Work required ▸ Below are the records; copy exactly the stretch from the line containing "d2ρx dη2 + ρx" through the line containing "ω= [1+12(Ax2+Ay2)] −1/4", both ends included, and nothing else.

Information given ▸
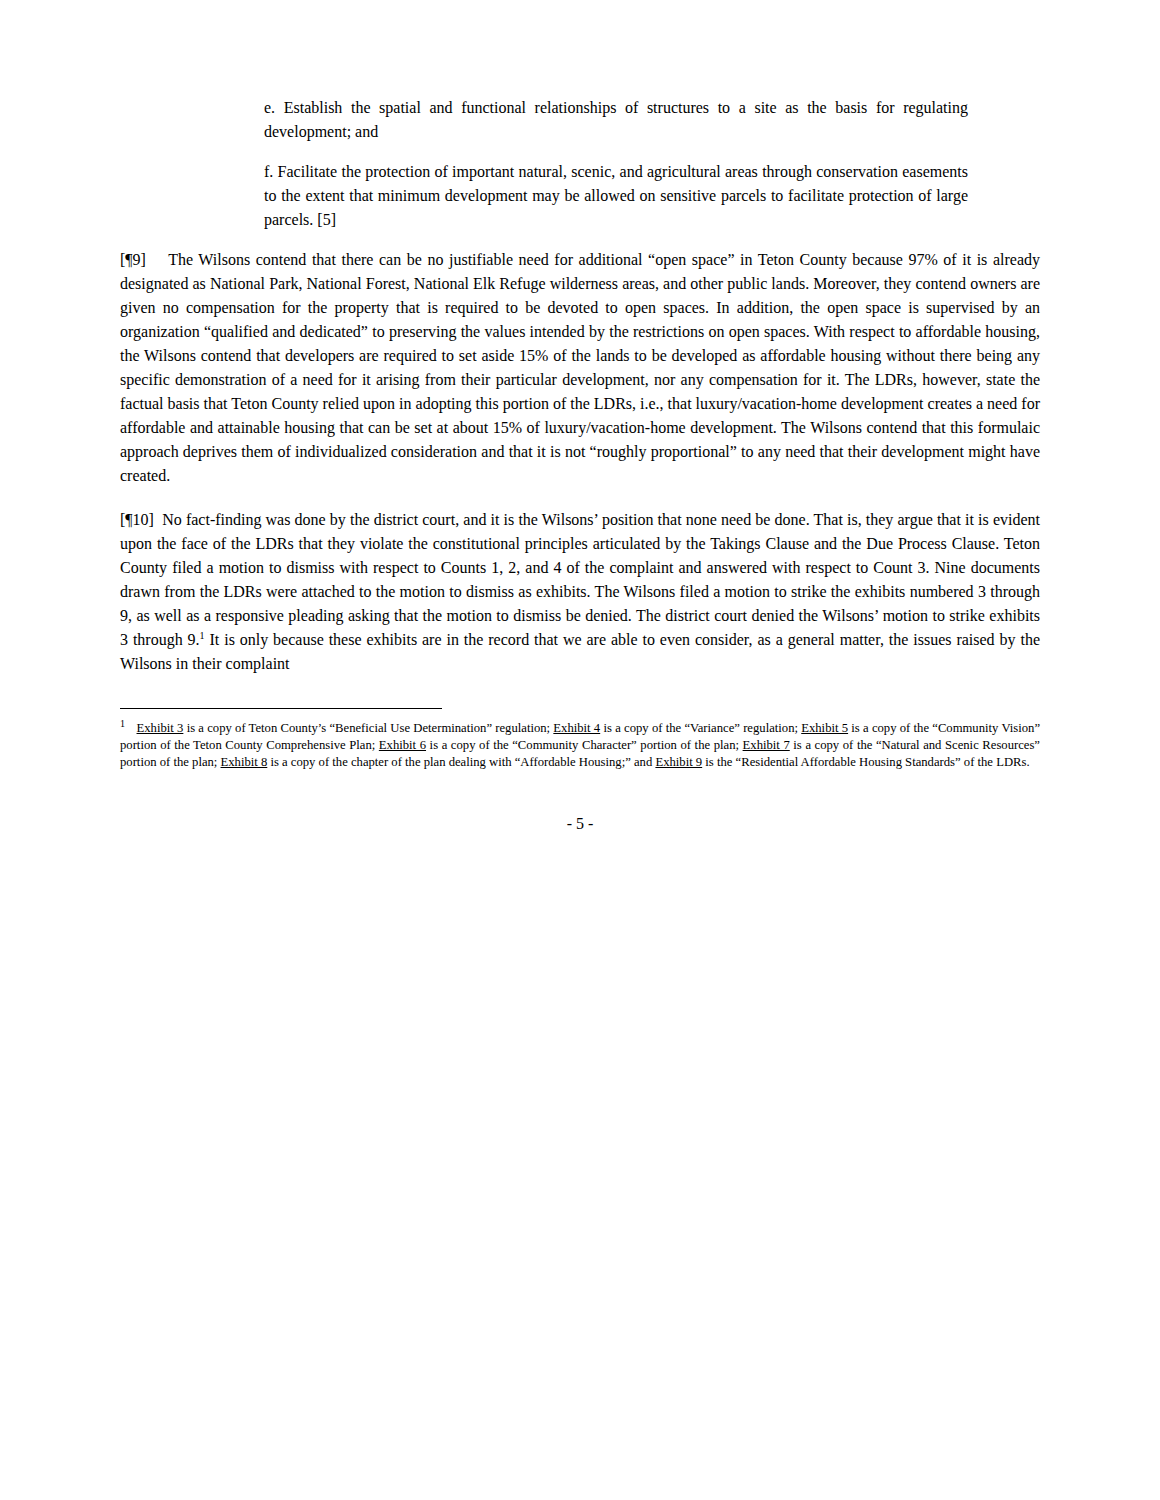e. Establish the spatial and functional relationships of structures to a site as the basis for regulating development; and
f. Facilitate the protection of important natural, scenic, and agricultural areas through conservation easements to the extent that minimum development may be allowed on sensitive parcels to facilitate protection of large parcels. [5]
[¶9] The Wilsons contend that there can be no justifiable need for additional “open space” in Teton County because 97% of it is already designated as National Park, National Forest, National Elk Refuge wilderness areas, and other public lands. Moreover, they contend owners are given no compensation for the property that is required to be devoted to open spaces. In addition, the open space is supervised by an organization “qualified and dedicated” to preserving the values intended by the restrictions on open spaces. With respect to affordable housing, the Wilsons contend that developers are required to set aside 15% of the lands to be developed as affordable housing without there being any specific demonstration of a need for it arising from their particular development, nor any compensation for it. The LDRs, however, state the factual basis that Teton County relied upon in adopting this portion of the LDRs, i.e., that luxury/vacation-home development creates a need for affordable and attainable housing that can be set at about 15% of luxury/vacation-home development. The Wilsons contend that this formulaic approach deprives them of individualized consideration and that it is not “roughly proportional” to any need that their development might have created.
[¶10] No fact-finding was done by the district court, and it is the Wilsons’ position that none need be done. That is, they argue that it is evident upon the face of the LDRs that they violate the constitutional principles articulated by the Takings Clause and the Due Process Clause. Teton County filed a motion to dismiss with respect to Counts 1, 2, and 4 of the complaint and answered with respect to Count 3. Nine documents drawn from the LDRs were attached to the motion to dismiss as exhibits. The Wilsons filed a motion to strike the exhibits numbered 3 through 9, as well as a responsive pleading asking that the motion to dismiss be denied. The district court denied the Wilsons’ motion to strike exhibits 3 through 9.1 It is only because these exhibits are in the record that we are able to even consider, as a general matter, the issues raised by the Wilsons in their complaint
1 Exhibit 3 is a copy of Teton County’s “Beneficial Use Determination” regulation; Exhibit 4 is a copy of the “Variance” regulation; Exhibit 5 is a copy of the “Community Vision” portion of the Teton County Comprehensive Plan; Exhibit 6 is a copy of the “Community Character” portion of the plan; Exhibit 7 is a copy of the “Natural and Scenic Resources” portion of the plan; Exhibit 8 is a copy of the chapter of the plan dealing with “Affordable Housing;” and Exhibit 9 is the “Residential Affordable Housing Standards” of the LDRs.
- 5 -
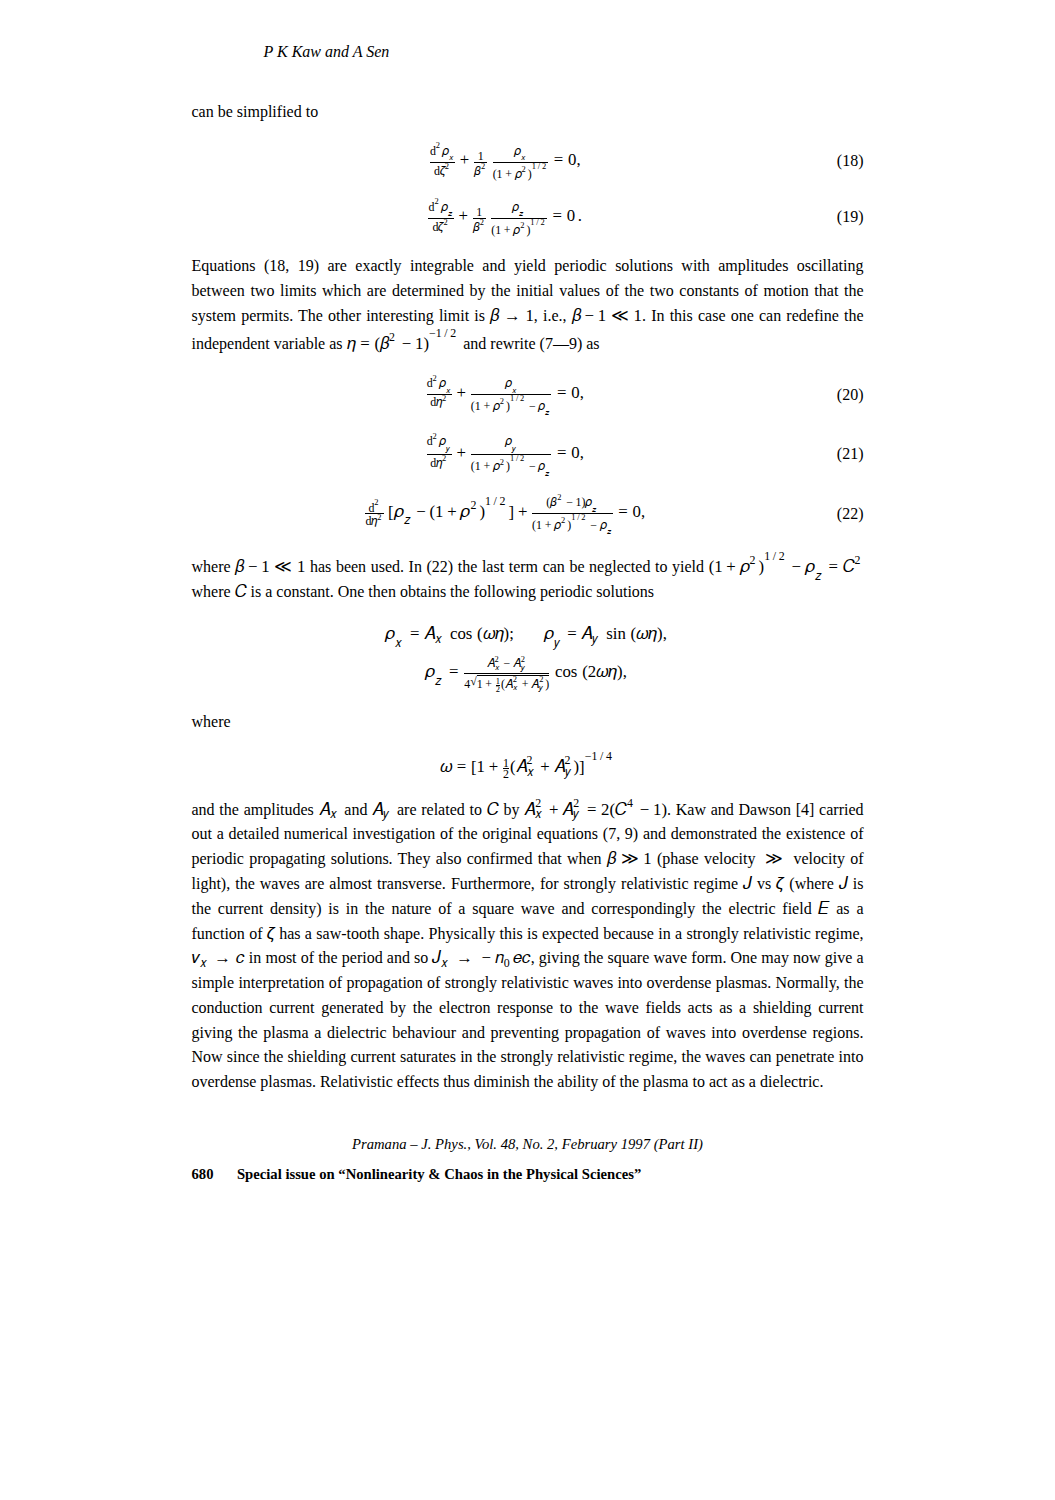P K Kaw and A Sen
can be simplified to
d2ρx dζ2 + 1β2 ρx (1+ρ2)1/2 =0,
(18)
d2ρz dζ2 + 1β2 ρz (1+ρ2)1/2 =0.
(19)
Equations (18, 19) are exactly integrable and yield periodic solutions with amplitudes oscillating between two limits which are determined by the initial values of the two constants of motion that the system permits. The other interesting limit is β→1, i.e., β−1≪1. In this case one can redefine the independent variable as η=(β2−1)−1/2 and rewrite (7—9) as
d2ρx dη2 + ρx (1+ρ2)1/2−ρz =0,
(20)
d2ρy dη2 + ρy (1+ρ2)1/2−ρz =0,
(21)
d2 dη2 [ρz−(1+ρ2)1/2] + (β2−1)ρz (1+ρ2)1/2−ρz =0,
(22)
where β−1≪1 has been used. In (22) the last term can be neglected to yield (1+ρ2)1/2−ρz=C2 where C is a constant. One then obtains the following periodic solutions
ρx=Axcos(ωη); ρy=Aysin(ωη),
ρz= Ax2−Ay2 41+12(Ax2+Ay2) cos(2ωη),
where
ω= [1+12(Ax2+Ay2)] −1/4
and the amplitudes Ax and Ay are related to C by Ax2+Ay2=2(C4−1). Kaw and Dawson [4] carried out a detailed numerical investigation of the original equations (7, 9) and demonstrated the existence of periodic propagating solutions. They also confirmed that when β≫1 (phase velocity ≫ velocity of light), the waves are almost transverse. Furthermore, for strongly relativistic regime J vs ζ (where J is the current density) is in the nature of a square wave and correspondingly the electric field E as a function of ζ has a saw-tooth shape. Physically this is expected because in a strongly relativistic regime, vx→c in most of the period and so Jx→−n0ec, giving the square wave form. One may now give a simple interpretation of propagation of strongly relativistic waves into overdense plasmas. Normally, the conduction current generated by the electron response to the wave fields acts as a shielding current giving the plasma a dielectric behaviour and preventing propagation of waves into overdense regions. Now since the shielding current saturates in the strongly relativistic regime, the waves can penetrate into overdense plasmas. Relativistic effects thus diminish the ability of the plasma to act as a dielectric.
Pramana – J. Phys., Vol. 48, No. 2, February 1997 (Part II)
680 Special issue on “Nonlinearity & Chaos in the Physical Sciences”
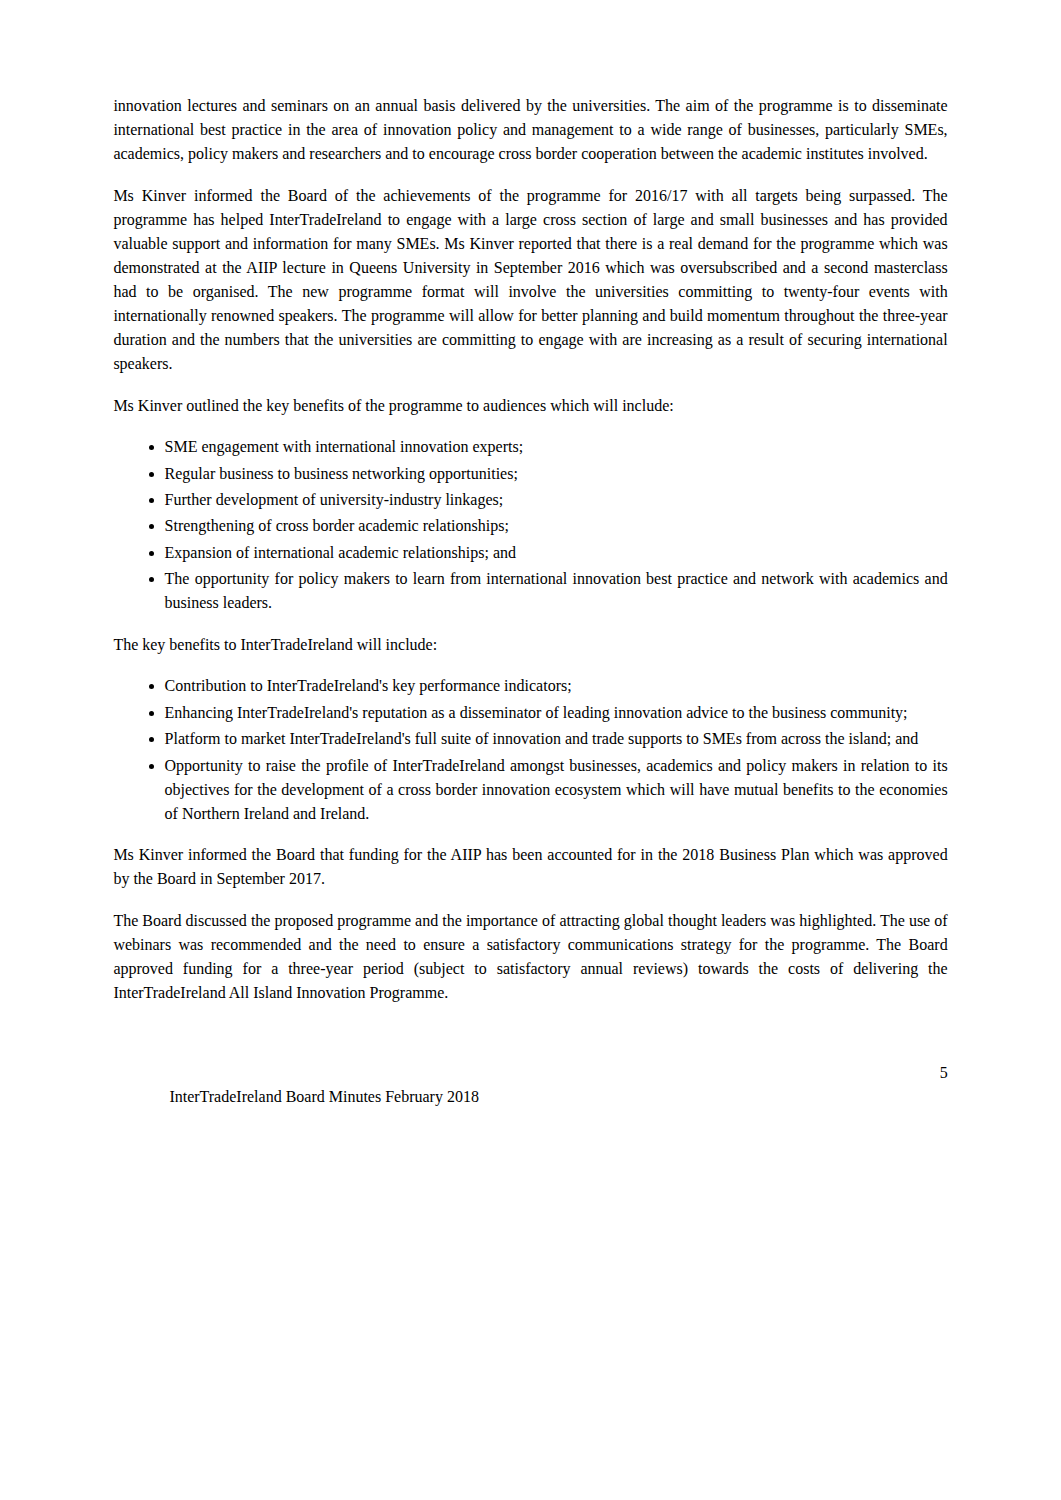innovation lectures and seminars on an annual basis delivered by the universities. The aim of the programme is to disseminate international best practice in the area of innovation policy and management to a wide range of businesses, particularly SMEs, academics, policy makers and researchers and to encourage cross border cooperation between the academic institutes involved.
Ms Kinver informed the Board of the achievements of the programme for 2016/17 with all targets being surpassed. The programme has helped InterTradeIreland to engage with a large cross section of large and small businesses and has provided valuable support and information for many SMEs. Ms Kinver reported that there is a real demand for the programme which was demonstrated at the AIIP lecture in Queens University in September 2016 which was oversubscribed and a second masterclass had to be organised. The new programme format will involve the universities committing to twenty-four events with internationally renowned speakers. The programme will allow for better planning and build momentum throughout the three-year duration and the numbers that the universities are committing to engage with are increasing as a result of securing international speakers.
Ms Kinver outlined the key benefits of the programme to audiences which will include:
SME engagement with international innovation experts;
Regular business to business networking opportunities;
Further development of university-industry linkages;
Strengthening of cross border academic relationships;
Expansion of international academic relationships; and
The opportunity for policy makers to learn from international innovation best practice and network with academics and business leaders.
The key benefits to InterTradeIreland will include:
Contribution to InterTradeIreland's key performance indicators;
Enhancing InterTradeIreland's reputation as a disseminator of leading innovation advice to the business community;
Platform to market InterTradeIreland's full suite of innovation and trade supports to SMEs from across the island; and
Opportunity to raise the profile of InterTradeIreland amongst businesses, academics and policy makers in relation to its objectives for the development of a cross border innovation ecosystem which will have mutual benefits to the economies of Northern Ireland and Ireland.
Ms Kinver informed the Board that funding for the AIIP has been accounted for in the 2018 Business Plan which was approved by the Board in September 2017.
The Board discussed the proposed programme and the importance of attracting global thought leaders was highlighted. The use of webinars was recommended and the need to ensure a satisfactory communications strategy for the programme. The Board approved funding for a three-year period (subject to satisfactory annual reviews) towards the costs of delivering the InterTradeIreland All Island Innovation Programme.
5
InterTradeIreland Board Minutes February 2018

Response ▸
d2ρx dη2 + ρx (1+ρ2)1/2−ρz =0,
(20)
d2ρy dη2 + ρy (1+ρ2)1/2−ρz =0,
(21)
d2 dη2 [ρz−(1+ρ2)1/2] + (β2−1)ρz (1+ρ2)1/2−ρz =0,
(22)
where β−1≪1 has been used. In (22) the last term can be neglected to yield (1+ρ2)1/2−ρz=C2 where C is a constant. One then obtains the following periodic solutions
ρx=Axcos(ωη); ρy=Aysin(ωη),
ρz= Ax2−Ay2 41+12(Ax2+Ay2) cos(2ωη),
where
ω= [1+12(Ax2+Ay2)] −1/4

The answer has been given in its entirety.